TÂCHE A: Recopiez ces lignes à l'identique : tout ce qui va du début des entrées jusqu'à la ligne contenant « hurricane, fire, or », les deux bornes comprises.

---- PASSAGE FOURNI

Est-ce que tu as été amené à vivre des situations anormales au stade ou dans les vestiaires ?

Bien sûr ! À la fin du derby contre l’Olympiakos, en 2011, au Stade Karaiskakis (2-1 pour l’Olympiakos), les supporters sont rentrés sur le terrain et dans les vestiaires. Certains joueurs ont été frappés.

Comment réagis-tu à ce moment-là ?

Durant ce match nous avons eu très peur, les supporters nous ont pourchassés jusqu’aux vestiaires. Même certaines personnes de la sécurité se sont retournées contre nous !

Je me sentais honteux. Chaque joueur veut aller au stade pour jouer et profiter, même si c’est un match spécial pour tout le monde. Nous devons voir ce qui nous unit plutôt que ce qui nous divise, car c’est une honte pour les gens qui voient ça, pour les enfants qui voient tant de violence.

Est-ce que cette passion que tu trouves dans les stades grecs te manque-t-elle maintenant que tu joues en Belgique ?

Il est bon d’avoir de la passion pour ton équipe, de la supporter, mais pas jusqu’à atteindre le stade extrême du fanatisme. On ne doit pas en arriver à jeter des fumigènes, des chaises, se battre contre les supporters adverses.

--------
---- ENTRÉES

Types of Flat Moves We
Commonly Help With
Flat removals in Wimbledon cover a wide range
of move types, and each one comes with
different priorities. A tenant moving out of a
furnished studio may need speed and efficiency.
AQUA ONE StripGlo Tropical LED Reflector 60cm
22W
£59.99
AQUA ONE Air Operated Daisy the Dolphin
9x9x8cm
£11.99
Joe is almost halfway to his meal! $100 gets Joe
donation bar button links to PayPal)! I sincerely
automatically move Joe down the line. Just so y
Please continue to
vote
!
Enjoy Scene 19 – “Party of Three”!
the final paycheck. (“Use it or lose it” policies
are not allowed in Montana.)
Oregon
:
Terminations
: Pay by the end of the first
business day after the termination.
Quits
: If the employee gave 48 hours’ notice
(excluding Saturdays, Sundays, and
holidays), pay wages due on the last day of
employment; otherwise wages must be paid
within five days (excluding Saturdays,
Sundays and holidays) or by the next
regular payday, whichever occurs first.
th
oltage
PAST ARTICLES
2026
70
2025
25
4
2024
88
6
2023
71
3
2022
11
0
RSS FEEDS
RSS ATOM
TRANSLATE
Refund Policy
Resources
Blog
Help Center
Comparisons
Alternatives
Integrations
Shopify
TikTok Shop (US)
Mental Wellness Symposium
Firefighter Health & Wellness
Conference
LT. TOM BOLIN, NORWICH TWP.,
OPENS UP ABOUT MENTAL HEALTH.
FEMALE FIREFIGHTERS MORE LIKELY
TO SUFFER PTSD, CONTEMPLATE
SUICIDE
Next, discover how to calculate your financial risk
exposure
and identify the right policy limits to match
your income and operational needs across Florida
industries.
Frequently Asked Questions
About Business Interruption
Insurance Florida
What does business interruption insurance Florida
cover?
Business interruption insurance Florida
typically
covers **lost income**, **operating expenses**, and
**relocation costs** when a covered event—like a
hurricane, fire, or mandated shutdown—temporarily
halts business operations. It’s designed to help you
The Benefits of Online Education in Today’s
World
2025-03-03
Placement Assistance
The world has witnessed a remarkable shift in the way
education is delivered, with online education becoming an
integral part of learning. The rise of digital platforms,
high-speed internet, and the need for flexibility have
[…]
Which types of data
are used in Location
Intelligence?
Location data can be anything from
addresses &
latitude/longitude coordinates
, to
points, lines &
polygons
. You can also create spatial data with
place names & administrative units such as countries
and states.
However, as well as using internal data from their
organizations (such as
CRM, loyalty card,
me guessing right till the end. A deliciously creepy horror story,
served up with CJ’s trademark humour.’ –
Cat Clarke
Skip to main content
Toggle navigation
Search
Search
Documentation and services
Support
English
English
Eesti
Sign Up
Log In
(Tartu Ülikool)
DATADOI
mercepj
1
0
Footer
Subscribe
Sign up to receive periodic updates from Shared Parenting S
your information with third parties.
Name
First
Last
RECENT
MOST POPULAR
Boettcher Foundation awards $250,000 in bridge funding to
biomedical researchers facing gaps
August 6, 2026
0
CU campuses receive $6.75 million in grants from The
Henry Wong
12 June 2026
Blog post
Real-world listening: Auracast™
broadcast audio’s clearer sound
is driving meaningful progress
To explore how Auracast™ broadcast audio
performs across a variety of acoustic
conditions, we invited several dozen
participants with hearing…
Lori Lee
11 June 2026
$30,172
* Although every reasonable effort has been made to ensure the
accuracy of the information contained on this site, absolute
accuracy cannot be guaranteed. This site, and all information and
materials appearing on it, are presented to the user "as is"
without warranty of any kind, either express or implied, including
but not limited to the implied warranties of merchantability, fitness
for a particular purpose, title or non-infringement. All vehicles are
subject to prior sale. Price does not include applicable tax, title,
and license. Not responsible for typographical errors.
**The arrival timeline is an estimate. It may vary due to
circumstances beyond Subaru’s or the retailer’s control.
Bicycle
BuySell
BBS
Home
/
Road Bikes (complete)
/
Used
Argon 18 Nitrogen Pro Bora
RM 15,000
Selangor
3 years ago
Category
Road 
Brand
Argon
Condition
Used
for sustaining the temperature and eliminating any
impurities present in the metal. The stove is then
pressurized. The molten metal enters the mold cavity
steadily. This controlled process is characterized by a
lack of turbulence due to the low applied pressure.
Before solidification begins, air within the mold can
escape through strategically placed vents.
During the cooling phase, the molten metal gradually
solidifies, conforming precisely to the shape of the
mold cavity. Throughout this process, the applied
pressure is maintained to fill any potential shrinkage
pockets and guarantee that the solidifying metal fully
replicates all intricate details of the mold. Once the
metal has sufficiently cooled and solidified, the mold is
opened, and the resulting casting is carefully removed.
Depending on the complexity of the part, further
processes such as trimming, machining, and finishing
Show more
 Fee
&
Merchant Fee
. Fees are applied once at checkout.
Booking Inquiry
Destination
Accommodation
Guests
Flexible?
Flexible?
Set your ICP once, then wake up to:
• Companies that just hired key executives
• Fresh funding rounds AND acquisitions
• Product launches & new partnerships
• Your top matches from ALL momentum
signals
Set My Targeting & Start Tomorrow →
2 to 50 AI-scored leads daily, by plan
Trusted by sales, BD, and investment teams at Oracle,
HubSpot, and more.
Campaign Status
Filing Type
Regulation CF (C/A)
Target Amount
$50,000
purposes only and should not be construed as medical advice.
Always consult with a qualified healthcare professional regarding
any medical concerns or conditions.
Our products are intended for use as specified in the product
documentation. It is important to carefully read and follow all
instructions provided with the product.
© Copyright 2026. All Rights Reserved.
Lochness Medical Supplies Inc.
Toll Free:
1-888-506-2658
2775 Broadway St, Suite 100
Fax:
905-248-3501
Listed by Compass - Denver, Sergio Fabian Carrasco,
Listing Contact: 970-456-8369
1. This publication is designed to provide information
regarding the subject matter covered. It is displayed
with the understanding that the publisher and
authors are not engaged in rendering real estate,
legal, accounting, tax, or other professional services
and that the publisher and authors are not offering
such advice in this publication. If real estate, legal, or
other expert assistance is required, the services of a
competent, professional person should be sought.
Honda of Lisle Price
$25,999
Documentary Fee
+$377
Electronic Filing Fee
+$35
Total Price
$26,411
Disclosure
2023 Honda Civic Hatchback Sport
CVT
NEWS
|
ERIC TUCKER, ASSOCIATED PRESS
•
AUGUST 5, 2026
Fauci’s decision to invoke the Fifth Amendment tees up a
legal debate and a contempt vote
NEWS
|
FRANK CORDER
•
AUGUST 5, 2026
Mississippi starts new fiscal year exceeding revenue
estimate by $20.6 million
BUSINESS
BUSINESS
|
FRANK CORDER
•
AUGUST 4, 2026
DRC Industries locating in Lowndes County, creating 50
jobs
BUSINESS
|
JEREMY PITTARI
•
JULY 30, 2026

--------

TÂCHE B:
Répondez aux questions suivantes sur l'entretien du passage fourni.
(i) Dans quel stade s'est joué le derby de 2011 et quel en a été le score ?
(ii) D'après l'entretien, qui, en plus des supporters, s'est retourné contre les joueurs ?
(iii) Quels gestes sont cités comme signes du stade extrême du fanatisme ?

RÉPONSE A:
Types of Flat Moves We
Commonly Help With
Flat removals in Wimbledon cover a wide range
of move types, and each one comes with
different priorities. A tenant moving out of a
furnished studio may need speed and efficiency.
AQUA ONE StripGlo Tropical LED Reflector 60cm
22W
£59.99
AQUA ONE Air Operated Daisy the Dolphin
9x9x8cm
£11.99
Joe is almost halfway to his meal! $100 gets Joe
donation bar button links to PayPal)! I sincerely
automatically move Joe down the line. Just so y
Please continue to
vote
!
Enjoy Scene 19 – “Party of Three”!
the final paycheck. (“Use it or lose it” policies
are not allowed in Montana.)
Oregon
:
Terminations
: Pay by the end of the first
business day after the termination.
Quits
: If the employee gave 48 hours’ notice
(excluding Saturdays, Sundays, and
holidays), pay wages due on the last day of
employment; otherwise wages must be paid
within five days (excluding Saturdays,
Sundays and holidays) or by the next
regular payday, whichever occurs first.
th
oltage
PAST ARTICLES
2026
70
2025
25
4
2024
88
6
2023
71
3
2022
11
0
RSS FEEDS
RSS ATOM
TRANSLATE
Refund Policy
Resources
Blog
Help Center
Comparisons
Alternatives
Integrations
Shopify
TikTok Shop (US)
Mental Wellness Symposium
Firefighter Health & Wellness
Conference
LT. TOM BOLIN, NORWICH TWP.,
OPENS UP ABOUT MENTAL HEALTH.
FEMALE FIREFIGHTERS MORE LIKELY
TO SUFFER PTSD, CONTEMPLATE
SUICIDE
Next, discover how to calculate your financial risk
exposure
and identify the right policy limits to match
your income and operational needs across Florida
industries.
Frequently Asked Questions
About Business Interruption
Insurance Florida
What does business interruption insurance Florida
cover?
Business interruption insurance Florida
typically
covers **lost income**, **operating expenses**, and
**relocation costs** when a covered event—like a
hurricane, fire, or mandated shutdown—temporarily

RÉPONSE B:
(i) Au Stade Karaiskakis, avec un score de 2-1 pour l'Olympiakos.
(ii) Certaines personnes de la sécurité.
(iii) Jeter des fumigènes et des chaises, et se battre contre les supporters adverses.